Don’t pay any attention to what they write about you, advises a helpful quote of Andy Warhol addressed to those worried about news stories. “Just measure it in inches,” he adds.
By that handy measure, ‘poverty’ as a theme has been richly written about. But, do we measure poverty right when drawing a monetary line and then counting all those below it, as accountants are wont to do? Alas, income is just one of the many dimensions of poverty, says Louis-Marie Asselin in ‘Analysis of Multidimensional Poverty: Theory and case studies’ (www.idrc.ca).
Poverty consists in any form of inequity, which is a source of social exclusion, in the distribution of the living conditions essential to human dignity, he says. “These living conditions correspond to the capabilities of individuals, households, and communities to meet their basic needs in the following dimensions: income, education, health, food/ nutrition, safe water/ sanitation, labour/ employment, housing (living environment), access to productive assets, access to markets, and community participation/ social peace.”

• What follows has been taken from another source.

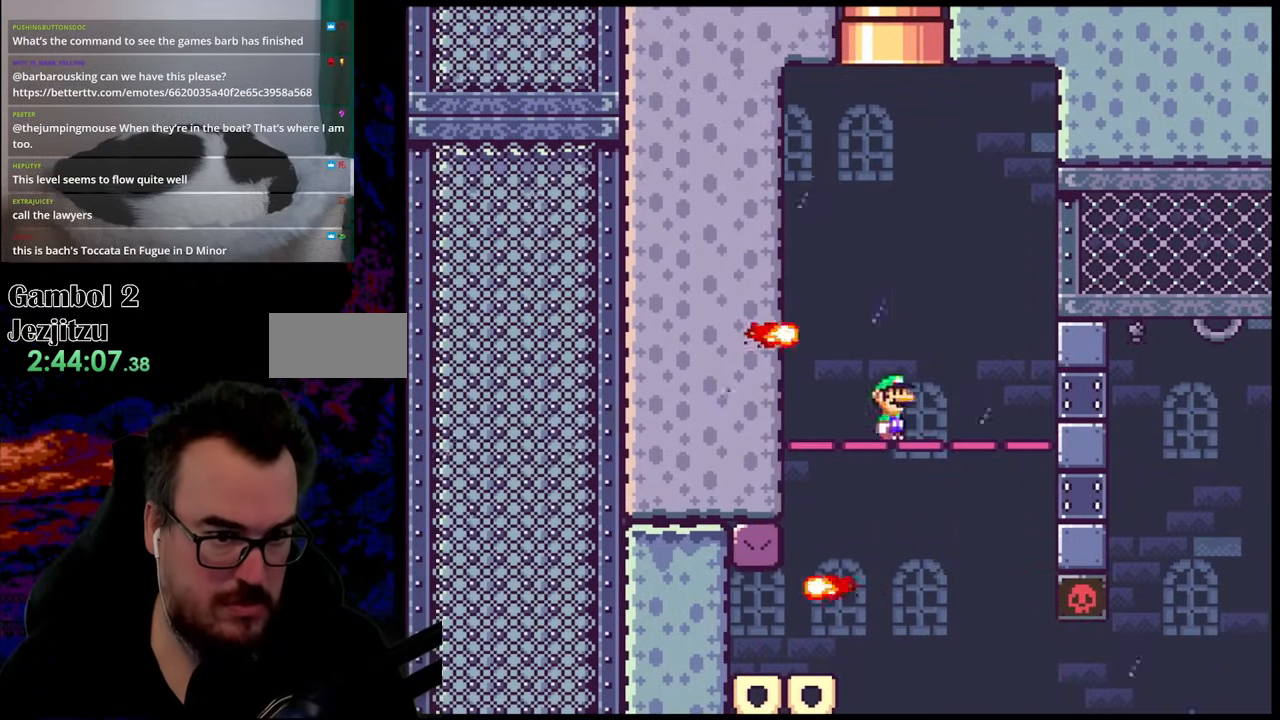
{"buttons": ["A", "X", "DPAD_UP", "DPAD_LEFT"], "events": [[50, "DPAD_DOWN", "down"], [50, "DPAD_RIGHT", "up"], [67, "DPAD_DOWN", "up"], [67, "DPAD_LEFT", "down"], [317, "DPAD_LEFT", "up"], [350, "DPAD_RIGHT", "down"], [433, "DPAD_UP", "down"], [467, "DPAD_LEFT", "down"], [467, "DPAD_RIGHT", "up"]]}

While the unidimensional income measurement of poverty has a great technical advantage of allowing for a complete ordering of households according to income level, and then targeting policies and programmes for welfare mapping, it is still necessary to look at poverty at an individual level, the author urges.
In the multidimensional case, the content of the vector of indicators chosen to measure poverty is crucial to determine the poverty concept, and fixing a poverty line or indicator-specific poverty lines is not a first requirement to grasp the concept of poverty, he explains.